What to work on:
When you reproduce the entries below, keep each one exact and drop any pictures.

Stored data entries
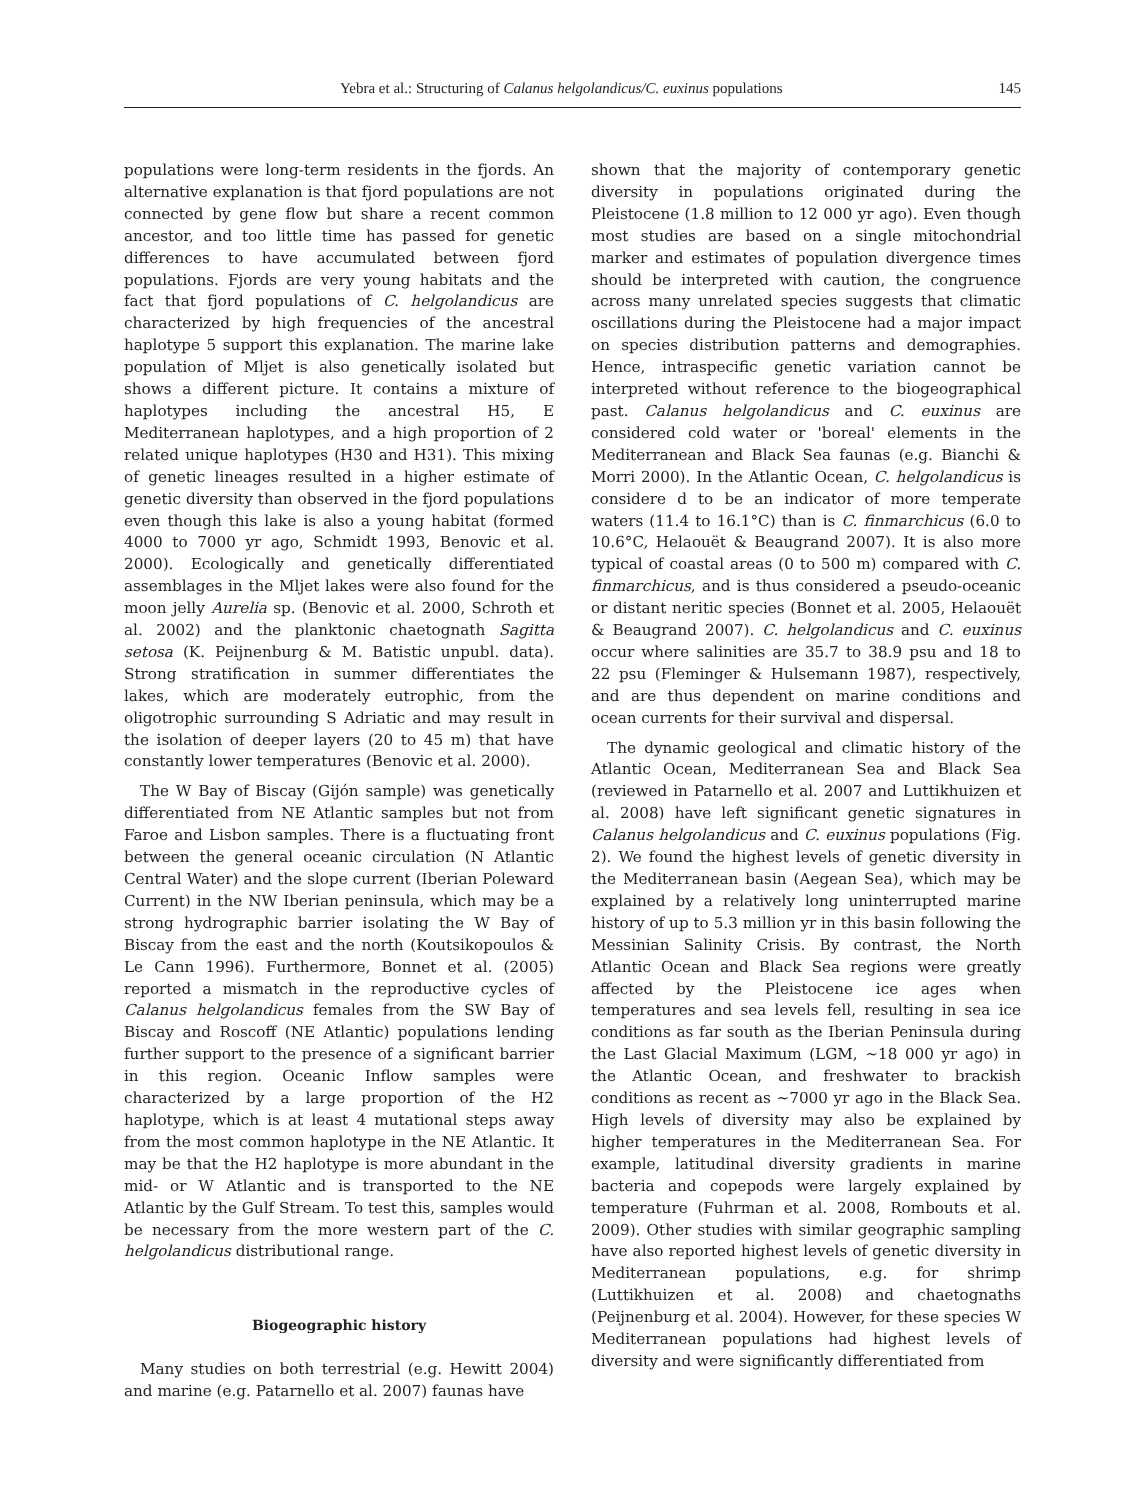Yebra et al.: Structuring of Calanus helgolandicus/C. euxinus populations 145
populations were long-term residents in the fjords. An alternative explanation is that fjord populations are not connected by gene flow but share a recent common ancestor, and too little time has passed for genetic differences to have accumulated between fjord populations. Fjords are very young habitats and the fact that fjord populations of C. helgolandicus are characterized by high frequencies of the ancestral haplotype 5 support this explanation. The marine lake population of Mljet is also genetically isolated but shows a different picture. It contains a mixture of haplotypes including the ancestral H5, E Mediterranean haplotypes, and a high proportion of 2 related unique haplotypes (H30 and H31). This mixing of genetic lineages resulted in a higher estimate of genetic diversity than observed in the fjord populations even though this lake is also a young habitat (formed 4000 to 7000 yr ago, Schmidt 1993, Benovic et al. 2000). Ecologically and genetically differentiated assemblages in the Mljet lakes were also found for the moon jelly Aurelia sp. (Benovic et al. 2000, Schroth et al. 2002) and the planktonic chaetognath Sagitta setosa (K. Peijnenburg & M. Batistic unpubl. data). Strong stratification in summer differentiates the lakes, which are moderately eutrophic, from the oligotrophic surrounding S Adriatic and may result in the isolation of deeper layers (20 to 45 m) that have constantly lower temperatures (Benovic et al. 2000).
The W Bay of Biscay (Gijón sample) was genetically differentiated from NE Atlantic samples but not from Faroe and Lisbon samples. There is a fluctuating front between the general oceanic circulation (N Atlantic Central Water) and the slope current (Iberian Poleward Current) in the NW Iberian peninsula, which may be a strong hydrographic barrier isolating the W Bay of Biscay from the east and the north (Koutsikopoulos & Le Cann 1996). Furthermore, Bonnet et al. (2005) reported a mismatch in the reproductive cycles of Calanus helgolandicus females from the SW Bay of Biscay and Roscoff (NE Atlantic) populations lending further support to the presence of a significant barrier in this region. Oceanic Inflow samples were characterized by a large proportion of the H2 haplotype, which is at least 4 mutational steps away from the most common haplotype in the NE Atlantic. It may be that the H2 haplotype is more abundant in the mid- or W Atlantic and is transported to the NE Atlantic by the Gulf Stream. To test this, samples would be necessary from the more western part of the C. helgolandicus distributional range.
Biogeographic history
Many studies on both terrestrial (e.g. Hewitt 2004) and marine (e.g. Patarnello et al. 2007) faunas have
shown that the majority of contemporary genetic diversity in populations originated during the Pleistocene (1.8 million to 12 000 yr ago). Even though most studies are based on a single mitochondrial marker and estimates of population divergence times should be interpreted with caution, the congruence across many unrelated species suggests that climatic oscillations during the Pleistocene had a major impact on species distribution patterns and demographies. Hence, intraspecific genetic variation cannot be interpreted without reference to the biogeographical past. Calanus helgolandicus and C. euxinus are considered cold water or 'boreal' elements in the Mediterranean and Black Sea faunas (e.g. Bianchi & Morri 2000). In the Atlantic Ocean, C. helgolandicus is considere d to be an indicator of more temperate waters (11.4 to 16.1°C) than is C. finmarchicus (6.0 to 10.6°C, Helaouët & Beaugrand 2007). It is also more typical of coastal areas (0 to 500 m) compared with C. finmarchicus, and is thus considered a pseudo-oceanic or distant neritic species (Bonnet et al. 2005, Helaouët & Beaugrand 2007). C. helgolandicus and C. euxinus occur where salinities are 35.7 to 38.9 psu and 18 to 22 psu (Fleminger & Hulsemann 1987), respectively, and are thus dependent on marine conditions and ocean currents for their survival and dispersal.
The dynamic geological and climatic history of the Atlantic Ocean, Mediterranean Sea and Black Sea (reviewed in Patarnello et al. 2007 and Luttikhuizen et al. 2008) have left significant genetic signatures in Calanus helgolandicus and C. euxinus populations (Fig. 2). We found the highest levels of genetic diversity in the Mediterranean basin (Aegean Sea), which may be explained by a relatively long uninterrupted marine history of up to 5.3 million yr in this basin following the Messinian Salinity Crisis. By contrast, the North Atlantic Ocean and Black Sea regions were greatly affected by the Pleistocene ice ages when temperatures and sea levels fell, resulting in sea ice conditions as far south as the Iberian Peninsula during the Last Glacial Maximum (LGM, ~18 000 yr ago) in the Atlantic Ocean, and freshwater to brackish conditions as recent as ~7000 yr ago in the Black Sea. High levels of diversity may also be explained by higher temperatures in the Mediterranean Sea. For example, latitudinal diversity gradients in marine bacteria and copepods were largely explained by temperature (Fuhrman et al. 2008, Rombouts et al. 2009). Other studies with similar geographic sampling have also reported highest levels of genetic diversity in Mediterranean populations, e.g. for shrimp (Luttikhuizen et al. 2008) and chaetognaths (Peijnenburg et al. 2004). However, for these species W Mediterranean populations had highest levels of diversity and were significantly differentiated from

Task result:
Yebra et al.: Structuring of Calanus helgolandicus/C. euxinus populations 145
populations were long-term residents in the fjords. An alternative explanation is that fjord populations are not connected by gene flow but share a recent common ancestor, and too little time has passed for genetic differences to have accumulated between fjord populations. Fjords are very young habitats and the fact that fjord populations of C. helgolandicus are characterized by high frequencies of the ancestral haplotype 5 support this explanation. The marine lake population of Mljet is also genetically isolated but shows a different picture. It contains a mixture of haplotypes including the ancestral H5, E Mediterranean haplotypes, and a high proportion of 2 related unique haplotypes (H30 and H31). This mixing of genetic lineages resulted in a higher estimate of genetic diversity than observed in the fjord populations even though this lake is also a young habitat (formed 4000 to 7000 yr ago, Schmidt 1993, Benovic et al. 2000). Ecologically and genetically differentiated assemblages in the Mljet lakes were also found for the moon jelly Aurelia sp. (Benovic et al. 2000, Schroth et al. 2002) and the planktonic chaetognath Sagitta setosa (K. Peijnenburg & M. Batistic unpubl. data). Strong stratification in summer differentiates the lakes, which are moderately eutrophic, from the oligotrophic surrounding S Adriatic and may result in the isolation of deeper layers (20 to 45 m) that have constantly lower temperatures (Benovic et al. 2000).
The W Bay of Biscay (Gijón sample) was genetically differentiated from NE Atlantic samples but not from Faroe and Lisbon samples. There is a fluctuating front between the general oceanic circulation (N Atlantic Central Water) and the slope current (Iberian Poleward Current) in the NW Iberian peninsula, which may be a strong hydrographic barrier isolating the W Bay of Biscay from the east and the north (Koutsikopoulos & Le Cann 1996). Furthermore, Bonnet et al. (2005) reported a mismatch in the reproductive cycles of Calanus helgolandicus females from the SW Bay of Biscay and Roscoff (NE Atlantic) populations lending further support to the presence of a significant barrier in this region. Oceanic Inflow samples were characterized by a large proportion of the H2 haplotype, which is at least 4 mutational steps away from the most common haplotype in the NE Atlantic. It may be that the H2 haplotype is more abundant in the mid- or W Atlantic and is transported to the NE Atlantic by the Gulf Stream. To test this, samples would be necessary from the more western part of the C. helgolandicus distributional range.
Biogeographic history
Many studies on both terrestrial (e.g. Hewitt 2004) and marine (e.g. Patarnello et al. 2007) faunas have
shown that the majority of contemporary genetic diversity in populations originated during the Pleistocene (1.8 million to 12 000 yr ago). Even though most studies are based on a single mitochondrial marker and estimates of population divergence times should be interpreted with caution, the congruence across many unrelated species suggests that climatic oscillations during the Pleistocene had a major impact on species distribution patterns and demographies. Hence, intraspecific genetic variation cannot be interpreted without reference to the biogeographical past. Calanus helgolandicus and C. euxinus are considered cold water or 'boreal' elements in the Mediterranean and Black Sea faunas (e.g. Bianchi & Morri 2000). In the Atlantic Ocean, C. helgolandicus is considere d to be an indicator of more temperate waters (11.4 to 16.1°C) than is C. finmarchicus (6.0 to 10.6°C, Helaouët & Beaugrand 2007). It is also more typical of coastal areas (0 to 500 m) compared with C. finmarchicus, and is thus considered a pseudo-oceanic or distant neritic species (Bonnet et al. 2005, Helaouët & Beaugrand 2007). C. helgolandicus and C. euxinus occur where salinities are 35.7 to 38.9 psu and 18 to 22 psu (Fleminger & Hulsemann 1987), respectively, and are thus dependent on marine conditions and ocean currents for their survival and dispersal.
The dynamic geological and climatic history of the Atlantic Ocean, Mediterranean Sea and Black Sea (reviewed in Patarnello et al. 2007 and Luttikhuizen et al. 2008) have left significant genetic signatures in Calanus helgolandicus and C. euxinus populations (Fig. 2). We found the highest levels of genetic diversity in the Mediterranean basin (Aegean Sea), which may be explained by a relatively long uninterrupted marine history of up to 5.3 million yr in this basin following the Messinian Salinity Crisis. By contrast, the North Atlantic Ocean and Black Sea regions were greatly affected by the Pleistocene ice ages when temperatures and sea levels fell, resulting in sea ice conditions as far south as the Iberian Peninsula during the Last Glacial Maximum (LGM, ~18 000 yr ago) in the Atlantic Ocean, and freshwater to brackish conditions as recent as ~7000 yr ago in the Black Sea. High levels of diversity may also be explained by higher temperatures in the Mediterranean Sea. For example, latitudinal diversity gradients in marine bacteria and copepods were largely explained by temperature (Fuhrman et al. 2008, Rombouts et al. 2009). Other studies with similar geographic sampling have also reported highest levels of genetic diversity in Mediterranean populations, e.g. for shrimp (Luttikhuizen et al. 2008) and chaetognaths (Peijnenburg et al. 2004). However, for these species W Mediterranean populations had highest levels of diversity and were significantly differentiated from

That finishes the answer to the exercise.